Problem description:
Recast the data below as a Markdown table with two columns, Row for the row number and Text for the line. Leave out blank lines.

[Exercise inputs Boundary: Start]

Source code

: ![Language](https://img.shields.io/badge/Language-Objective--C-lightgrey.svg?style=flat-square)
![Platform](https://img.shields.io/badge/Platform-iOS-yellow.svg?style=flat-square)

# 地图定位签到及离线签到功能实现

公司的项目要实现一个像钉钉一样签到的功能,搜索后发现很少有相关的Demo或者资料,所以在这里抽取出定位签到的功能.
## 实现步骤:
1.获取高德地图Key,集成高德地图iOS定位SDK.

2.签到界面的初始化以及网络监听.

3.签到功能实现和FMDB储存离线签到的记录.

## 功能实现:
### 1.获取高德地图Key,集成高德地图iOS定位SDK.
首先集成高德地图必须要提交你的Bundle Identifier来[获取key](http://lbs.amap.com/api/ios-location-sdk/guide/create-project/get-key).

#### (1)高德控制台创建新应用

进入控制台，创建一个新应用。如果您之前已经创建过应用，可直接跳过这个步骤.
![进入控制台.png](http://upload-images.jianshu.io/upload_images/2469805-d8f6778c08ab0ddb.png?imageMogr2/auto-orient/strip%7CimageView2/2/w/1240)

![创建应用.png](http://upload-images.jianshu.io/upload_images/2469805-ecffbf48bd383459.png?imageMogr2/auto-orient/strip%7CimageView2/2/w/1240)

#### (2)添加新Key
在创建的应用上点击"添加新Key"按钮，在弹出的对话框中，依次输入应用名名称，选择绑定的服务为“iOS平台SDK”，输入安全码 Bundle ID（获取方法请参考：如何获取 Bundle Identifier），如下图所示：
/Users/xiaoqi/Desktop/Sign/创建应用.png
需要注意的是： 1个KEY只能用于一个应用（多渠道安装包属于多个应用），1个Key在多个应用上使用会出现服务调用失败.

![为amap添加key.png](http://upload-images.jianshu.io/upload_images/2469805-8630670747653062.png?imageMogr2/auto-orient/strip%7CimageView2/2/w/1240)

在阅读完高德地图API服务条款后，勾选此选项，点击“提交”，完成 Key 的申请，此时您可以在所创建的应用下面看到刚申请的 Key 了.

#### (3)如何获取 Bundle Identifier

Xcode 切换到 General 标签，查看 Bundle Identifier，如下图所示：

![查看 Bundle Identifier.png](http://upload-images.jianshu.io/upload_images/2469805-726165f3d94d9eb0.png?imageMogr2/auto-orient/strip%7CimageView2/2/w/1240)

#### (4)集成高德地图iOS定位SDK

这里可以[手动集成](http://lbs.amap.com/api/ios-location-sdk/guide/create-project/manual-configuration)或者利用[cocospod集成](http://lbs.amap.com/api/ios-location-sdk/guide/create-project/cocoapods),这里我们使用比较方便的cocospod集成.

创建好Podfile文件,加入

[Exercise inputs Boundary: End]

Answer space:
| Row | Text |
|---|---|
| 1 | Source code |
| 2 | : ![Language](https://img.shields.io/badge/Language-Objective--C-lightgrey.svg?style=flat-square) |
| 3 | ![Platform](https://img.shields.io/badge/Platform-iOS-yellow.svg?style=flat-square) |
| 4 | # 地图定位签到及离线签到功能实现 |
| 5 | 公司的项目要实现一个像钉钉一样签到的功能,搜索后发现很少有相关的Demo或者资料,所以在这里抽取出定位签到的功能. |
| 6 | ## 实现步骤: |
| 7 | 1.获取高德地图Key,集成高德地图iOS定位SDK. |
| 8 | 2.签到界面的初始化以及网络监听. |
| 9 | 3.签到功能实现和FMDB储存离线签到的记录. |
| 10 | ## 功能实现: |
| 11 | ### 1.获取高德地图Key,集成高德地图iOS定位SDK. |
| 12 | 首先集成高德地图必须要提交你的Bundle Identifier来[获取key](http://lbs.amap.com/api/ios-location-sdk/guide/create-project/get-key). |
| 13 | #### (1)高德控制台创建新应用 |
| 14 | 进入控制台，创建一个新应用。如果您之前已经创建过应用，可直接跳过这个步骤. |
| 15 | ![进入控制台.png](http://upload-images.jianshu.io/upload_images/2469805-d8f6778c08ab0ddb.png?imageMogr2/auto-orient/strip%7CimageView2/2/w/1240) |
| 16 | ![创建应用.png](http://upload-images.jianshu.io/upload_images/2469805-ecffbf48bd383459.png?imageMogr2/auto-orient/strip%7CimageView2/2/w/1240) |
| 17 | #### (2)添加新Key |
| 18 | 在创建的应用上点击"添加新Key"按钮，在弹出的对话框中，依次输入应用名名称，选择绑定的服务为“iOS平台SDK”，输入安全码 Bundle ID（获取方法请参考：如何获取 Bundle Identifier），如下图所示： |
| 19 | /Users/xiaoqi/Desktop/Sign/创建应用.png |
| 20 | 需要注意的是： 1个KEY只能用于一个应用（多渠道安装包属于多个应用），1个Key在多个应用上使用会出现服务调用失败. |
| 21 | ![为amap添加key.png](http://upload-images.jianshu.io/upload_images/2469805-8630670747653062.png?imageMogr2/auto-orient/strip%7CimageView2/2/w/1240) |
| 22 | 在阅读完高德地图API服务条款后，勾选此选项，点击“提交”，完成 Key 的申请，此时您可以在所创建的应用下面看到刚申请的 Key 了. |
| 23 | #### (3)如何获取 Bundle Identifier |
| 24 | Xcode 切换到 General 标签，查看 Bundle Identifier，如下图所示： |
| 25 | ![查看 Bundle Identifier.png](http://upload-images.jianshu.io/upload_images/2469805-726165f3d94d9eb0.png?imageMogr2/auto-orient/strip%7CimageView2/2/w/1240) |
| 26 | #### (4)集成高德地图iOS定位SDK |
| 27 | 这里可以[手动集成](http://lbs.amap.com/api/ios-location-sdk/guide/create-project/manual-configuration)或者利用[cocospod集成](http://lbs.amap.com/api/ios-location-sdk/guide/create-project/cocoapods),这里我们使用比较方便的cocospod集成. |
| 28 | 创建好Podfile文件,加入 |